The value used for animal weight was 0.225 kg and for human weight was 75 kg. The HED for 0.19 mg/kg dose would be 0.028 mg/kg and for the 0.76 mg/kg dose would be 0.11 mg/kg.

3.8. Pharmacokinetics:

Concentration-time profiles for THC, 11-OH-THC, and THC-COOH after inhalation or i.p. administration of THC are shown in Figure 2. The 2 mg/kg i.p. dose of THC resulted in an average C_max of 107.7±21.9 ng/mL after 10 minutes post-injection, while 0.19 mg/kg inhaled THC resulted in an average C_max of 43.3±7.2 ng/mL at 10 minutes after the conclusion of inhalation, and 0.76 mg/kg inhaled THC resulted in an average C_max of 71.6±22.5 ng/mL 5 minutes after inhalation was completed. Increasing the inhaled THC dose from 0.19 mg/kg to 0.76 mg/kg resulted in a 1.6 fold-change of C_max values. For each timepoint on the THC curves, n=3-4 (Figure 2A).

Figure 2: Mean serum concentration-time profiles of THC and its metabolites after inhalation (INH) and i.p. administration of THC in rats.
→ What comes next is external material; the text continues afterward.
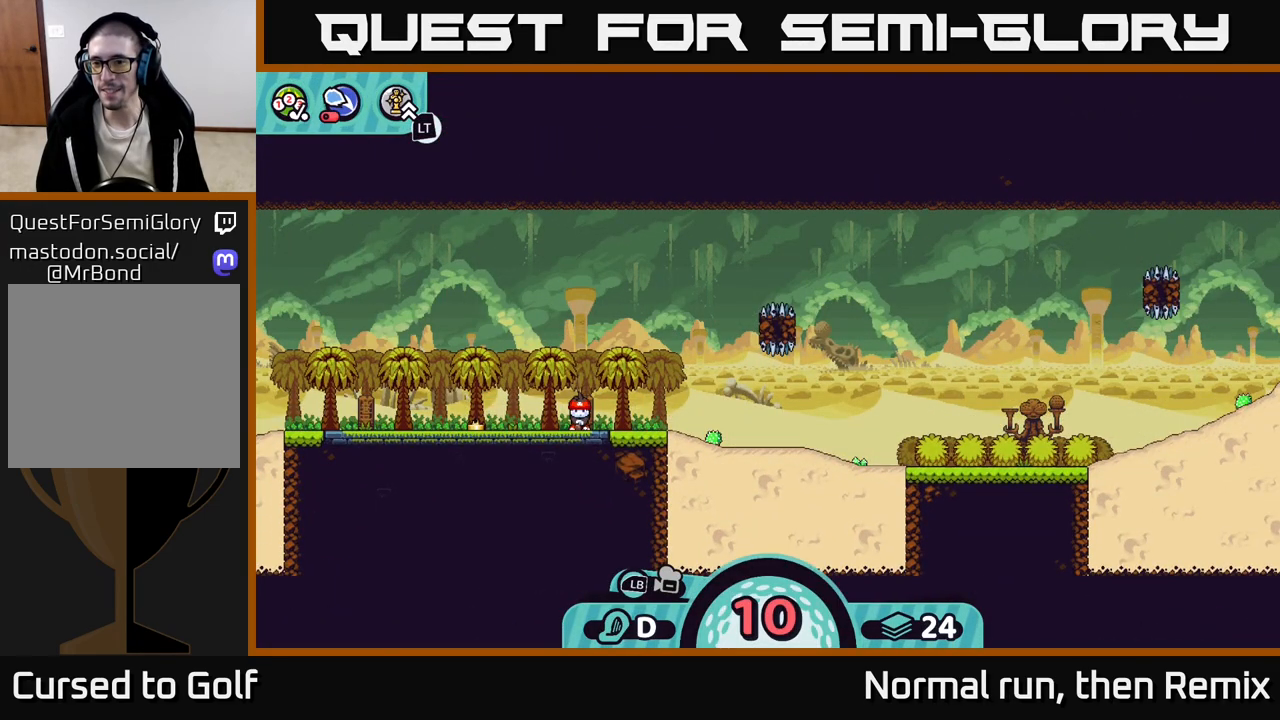
{"buttons": [], "left_stick": "center", "right_stick": "center", "events": []}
Data represented as Mean ± SEM. A: THC in serum after 0.2 or 0.76 mg/kg inhaled THC or 2 mg/kg i.p. injected THC, n=3-4 at each time point. B: 11-OH-THC in serum after 0.2 or 0.76 mg/kg inhaled THC or 2 mg/kg i.p. injected THC, n=1-4 at each time point. C: THC-COOH after 0.2 or 0.76 mg/kg inhaled THC or 2 mg/kg i.p. injected THC, n=1-4 at each time point.

The results of the serum analysis were utilized to estimate the pharmacokinetic parameters for each of the three THC doses administered, with results presented in Table 2. The 2 mg/kg i.p. THC dose had a greater C_max than either the 0.19 mg/kg or 0.76 mg/kg vaporized THC dose, as well as greater total drug exposure. While both the 2 mg/kg i.p. and 0.19 mg/kg vaporized doses had peak concentrations 10 minutes post administration, the 0.76 mg/kg vaporized dose observed peak concentrations at 5 minutes after exposure. Following the i.p. dose, a slightly lower elimination rate was observed than the vaporized doses, and a longer half-life as well. While the apparent volume of distribution with the 2 mg/kg i.p. dose was higher than the 0.19 mg/kg vaporized dose, it was lower than the 0.76 mg/kg vaporized dose. Similarly, the volume of distribution at steady state was much higher in the 0.76 mg/kg vaporized dose than the 0.19 mg/kg vaporized dose. Again, clearance of the 2 mg/kg i.p. dose was greater than in the 0.19 mg/kg vaporized dose, but lower than the 0.76 mg/kg vaporized dose.

Table 2:

Pharmacokinetics parameters of THC in female Sprague Dawley rats. Abbreviations: C_max, maximum serum concentration; AUC_inf, area under the curve from 5 minutes post-exposure to infinity; k_e, elimination rate constant; t_1/2, terminal half-life; V_d/F, volume of distribution; V_ss, volume of distribution at steady state; CL or CL/F, clearance; **, indicating apparent volume of distribution or clearance.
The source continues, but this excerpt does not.